*Material to process*:

BEGIN

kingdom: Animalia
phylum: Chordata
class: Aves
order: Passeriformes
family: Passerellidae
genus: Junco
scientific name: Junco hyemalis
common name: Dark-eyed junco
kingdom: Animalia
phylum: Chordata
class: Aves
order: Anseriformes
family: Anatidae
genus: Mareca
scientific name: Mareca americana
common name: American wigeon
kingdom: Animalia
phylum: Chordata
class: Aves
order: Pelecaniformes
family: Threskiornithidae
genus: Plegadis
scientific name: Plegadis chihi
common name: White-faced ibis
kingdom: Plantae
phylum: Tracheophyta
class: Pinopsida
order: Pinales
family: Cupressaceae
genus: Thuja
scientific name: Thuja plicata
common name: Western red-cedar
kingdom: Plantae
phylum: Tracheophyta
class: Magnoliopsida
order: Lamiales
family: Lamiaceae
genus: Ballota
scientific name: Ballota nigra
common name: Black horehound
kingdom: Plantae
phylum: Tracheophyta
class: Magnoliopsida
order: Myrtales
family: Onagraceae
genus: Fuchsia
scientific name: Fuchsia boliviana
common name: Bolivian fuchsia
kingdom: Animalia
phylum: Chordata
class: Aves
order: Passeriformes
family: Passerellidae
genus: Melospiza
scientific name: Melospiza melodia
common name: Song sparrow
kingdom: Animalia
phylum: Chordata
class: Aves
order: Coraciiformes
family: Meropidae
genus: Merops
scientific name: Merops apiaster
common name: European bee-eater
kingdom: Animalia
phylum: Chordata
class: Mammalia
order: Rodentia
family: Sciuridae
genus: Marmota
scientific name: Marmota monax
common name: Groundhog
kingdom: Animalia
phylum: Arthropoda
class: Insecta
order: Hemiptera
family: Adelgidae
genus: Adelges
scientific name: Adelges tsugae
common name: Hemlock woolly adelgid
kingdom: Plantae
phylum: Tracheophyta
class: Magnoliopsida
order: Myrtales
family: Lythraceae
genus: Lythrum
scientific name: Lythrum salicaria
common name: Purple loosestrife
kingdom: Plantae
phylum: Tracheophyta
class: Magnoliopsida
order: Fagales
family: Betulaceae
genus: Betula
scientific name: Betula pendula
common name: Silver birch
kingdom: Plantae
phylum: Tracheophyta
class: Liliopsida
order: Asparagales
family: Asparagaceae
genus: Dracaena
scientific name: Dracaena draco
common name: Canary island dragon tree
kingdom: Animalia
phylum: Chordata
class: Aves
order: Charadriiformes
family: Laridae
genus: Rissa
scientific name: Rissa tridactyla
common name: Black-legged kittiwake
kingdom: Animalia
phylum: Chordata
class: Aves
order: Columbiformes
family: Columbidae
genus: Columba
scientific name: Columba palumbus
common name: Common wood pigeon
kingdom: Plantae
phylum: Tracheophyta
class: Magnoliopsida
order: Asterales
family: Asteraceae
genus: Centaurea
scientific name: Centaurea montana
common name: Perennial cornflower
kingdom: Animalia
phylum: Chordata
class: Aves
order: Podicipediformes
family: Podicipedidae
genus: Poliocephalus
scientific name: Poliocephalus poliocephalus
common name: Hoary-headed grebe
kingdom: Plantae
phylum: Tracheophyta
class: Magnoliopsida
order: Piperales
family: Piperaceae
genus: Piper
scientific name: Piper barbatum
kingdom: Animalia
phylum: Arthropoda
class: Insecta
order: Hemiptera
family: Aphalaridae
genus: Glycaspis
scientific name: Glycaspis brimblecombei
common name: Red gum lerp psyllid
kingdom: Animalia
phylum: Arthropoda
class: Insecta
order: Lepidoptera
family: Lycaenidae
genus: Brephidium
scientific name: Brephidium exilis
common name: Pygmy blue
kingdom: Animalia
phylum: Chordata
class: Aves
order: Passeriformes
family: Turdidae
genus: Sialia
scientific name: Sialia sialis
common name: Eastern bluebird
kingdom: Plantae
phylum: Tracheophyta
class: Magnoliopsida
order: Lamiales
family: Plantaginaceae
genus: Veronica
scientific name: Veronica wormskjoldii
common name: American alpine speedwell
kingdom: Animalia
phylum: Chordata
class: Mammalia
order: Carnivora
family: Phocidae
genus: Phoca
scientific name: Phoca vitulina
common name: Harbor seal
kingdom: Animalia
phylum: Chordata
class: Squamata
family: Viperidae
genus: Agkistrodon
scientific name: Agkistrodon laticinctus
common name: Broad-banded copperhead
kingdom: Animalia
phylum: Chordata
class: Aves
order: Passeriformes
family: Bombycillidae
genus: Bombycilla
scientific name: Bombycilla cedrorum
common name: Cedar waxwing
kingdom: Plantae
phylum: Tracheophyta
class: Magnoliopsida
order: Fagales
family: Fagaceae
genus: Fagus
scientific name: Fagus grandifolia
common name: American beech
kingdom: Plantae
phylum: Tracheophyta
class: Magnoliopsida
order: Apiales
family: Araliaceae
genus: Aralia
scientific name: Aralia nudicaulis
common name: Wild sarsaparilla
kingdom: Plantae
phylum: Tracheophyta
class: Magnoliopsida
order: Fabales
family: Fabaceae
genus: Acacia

END

Can you convert all the material above into a two-column CSV with the headers input and output, giving one row per entry with its text under input and its answer under output? Put each value in a single quoted field, with line breaks turned into spaces.

*Reply*:
input,output
"kingdom:","Animalia"
"phylum:","Chordata"
"class:","Aves"
"order:","Passeriformes"
"family:","Passerellidae"
"genus:","Junco"
"scientific name:","Junco hyemalis"
"common name:","Dark-eyed junco"
"kingdom:","Animalia"
"phylum:","Chordata"
"class:","Aves"
"order:","Anseriformes"
"family:","Anatidae"
"genus:","Mareca"
"scientific name:","Mareca americana"
"common name:","American wigeon"
"kingdom:","Animalia"
"phylum:","Chordata"
"class:","Aves"
"order:","Pelecaniformes"
"family:","Threskiornithidae"
"genus:","Plegadis"
"scientific name:","Plegadis chihi"
"common name:","White-faced ibis"
"kingdom:","Plantae"
"phylum:","Tracheophyta"
"class:","Pinopsida"
"order:","Pinales"
"family:","Cupressaceae"
"genus:","Thuja"
"scientific name:","Thuja plicata"
"common name:","Western red-cedar"
"kingdom:","Plantae"
"phylum:","Tracheophyta"
"class:","Magnoliopsida"
"order:","Lamiales"
"family:","Lamiaceae"
"genus:","Ballota"
"scientific name:","Ballota nigra"
"common name:","Black horehound"
"kingdom:","Plantae"
"phylum:","Tracheophyta"
"class:","Magnoliopsida"
"order:","Myrtales"
"family:","Onagraceae"
"genus:","Fuchsia"
"scientific name:","Fuchsia boliviana"
"common name:","Bolivian fuchsia"
"kingdom:","Animalia"
"phylum:","Chordata"
"class:","Aves"
"order:","Passeriformes"
"family:","Passerellidae"
"genus:","Melospiza"
"scientific name:","Melospiza melodia"
"common name:","Song sparrow"
"kingdom:","Animalia"
"phylum:","Chordata"
"class:","Aves"
"order:","Coraciiformes"
"family:","Meropidae"
"genus:","Merops"
"scientific name:","Merops apiaster"
"common name:","European bee-eater"
"kingdom:","Animalia"
"phylum:","Chordata"
"class:","Mammalia"
"order:","Rodentia"
"family:","Sciuridae"
"genus:","Marmota"
"scientific name:","Marmota monax"
"common name:","Groundhog"
"kingdom:","Animalia"
"phylum:","Arthropoda"
"class:","Insecta"
"order:","Hemiptera"
"family:","Adelgidae"
"genus:","Adelges"
"scientific name:","Adelges tsugae"
"common name:","Hemlock woolly adelgid"
"kingdom:","Plantae"
"phylum:","Tracheophyta"
"class:","Magnoliopsida"
"order:","Myrtales"
"family:","Lythraceae"
"genus:","Lythrum"
"scientific name:","Lythrum salicaria"
"common name:","Purple loosestrife"
"kingdom:","Plantae"
"phylum:","Tracheophyta"
"class:","Magnoliopsida"
"order:","Fagales"
"family:","Betulaceae"
"genus:","Betula"
"scientific name:","Betula pendula"
"common name:","Silver birch"
"kingdom:","Plantae"
"phylum:","Tracheophyta"
"class:","Liliopsida"
"order:","Asparagales"
"family:","Asparagaceae"
"genus:","Dracaena"
"scientific name:","Dracaena draco"
"common name:","Canary island dragon tree"
"kingdom:","Animalia"
"phylum:","Chordata"
"class:","Aves"
"order:","Charadriiformes"
"family:","Laridae"
"genus:","Rissa"
"scientific name:","Rissa tridactyla"
"common name:","Black-legged kittiwake"
"kingdom:","Animalia"
"phylum:","Chordata"
"class:","Aves"
"order:","Columbiformes"
"family:","Columbidae"
"genus:","Columba"
"scientific name:","Columba palumbus"
"common name:","Common wood pigeon"
"kingdom:","Plantae"
"phylum:","Tracheophyta"
"class:","Magnoliopsida"
"order:","Asterales"
"family:","Asteraceae"
"genus:","Centaurea"
"scientific name:","Centaurea montana"
"common name:","Perennial cornflower"
"kingdom:","Animalia"
"phylum:","Chordata"
"class:","Aves"
"order:","Podicipediformes"
"family:","Podicipedidae"
"genus:","Poliocephalus"
"scientific name:","Poliocephalus poliocephalus"
"common name:","Hoary-headed grebe"
"kingdom:","Plantae"
"phylum:","Tracheophyta"
"class:","Magnoliopsida"
"order:","Piperales"
"family:","Piperaceae"
"genus:","Piper"
"scientific name:","Piper barbatum"
"kingdom:","Animalia"
"phylum:","Arthropoda"
"class:","Insecta"
"order:","Hemiptera"
"family:","Aphalaridae"
"genus:","Glycaspis"
"scientific name:","Glycaspis brimblecombei"
"common name:","Red gum lerp psyllid"
"kingdom:","Animalia"
"phylum:","Arthropoda"
"class:","Insecta"
"order:","Lepidoptera"
"family:","Lycaenidae"
"genus:","Brephidium"
"scientific name:","Brephidium exilis"
"common name:","Pygmy blue"
"kingdom:","Animalia"
"phylum:","Chordata"
"class:","Aves"
"order:","Passeriformes"
"family:","Turdidae"
"genus:","Sialia"
"scientific name:","Sialia sialis"
"common name:","Eastern bluebird"
"kingdom:","Plantae"
"phylum:","Tracheophyta"
"class:","Magnoliopsida"
"order:","Lamiales"
"family:","Plantaginaceae"
"genus:","Veronica"
"scientific name:","Veronica wormskjoldii"
"common name:","American alpine speedwell"
"kingdom:","Animalia"
"phylum:","Chordata"
"class:","Mammalia"
"order:","Carnivora"
"family:","Phocidae"
"genus:","Phoca"
"scientific name:","Phoca vitulina"
"common name:","Harbor seal"
"kingdom:","Animalia"
"phylum:","Chordata"
"class:","Squamata"
"family:","Viperidae"
"genus:","Agkistrodon"
"scientific name:","Agkistrodon laticinctus"
"common name:","Broad-banded copperhead"
"kingdom:","Animalia"
"phylum:","Chordata"
"class:","Aves"
"order:","Passeriformes"
"family:","Bombycillidae"
"genus:","Bombycilla"
"scientific name:","Bombycilla cedrorum"
"common name:","Cedar waxwing"
"kingdom:","Plantae"
"phylum:","Tracheophyta"
"class:","Magnoliopsida"
"order:","Fagales"
"family:","Fagaceae"
"genus:","Fagus"
"scientific name:","Fagus grandifolia"
"common name:","American beech"
"kingdom:","Plantae"
"phylum:","Tracheophyta"
"class:","Magnoliopsida"
"order:","Apiales"
"family:","Araliaceae"
"genus:","Aralia"
"scientific name:","Aralia nudicaulis"
"common name:","Wild sarsaparilla"
"kingdom:","Plantae"
"phylum:","Tracheophyta"
"class:","Magnoliopsida"
"order:","Fabales"
"family:","Fabaceae"
"genus:","Acacia"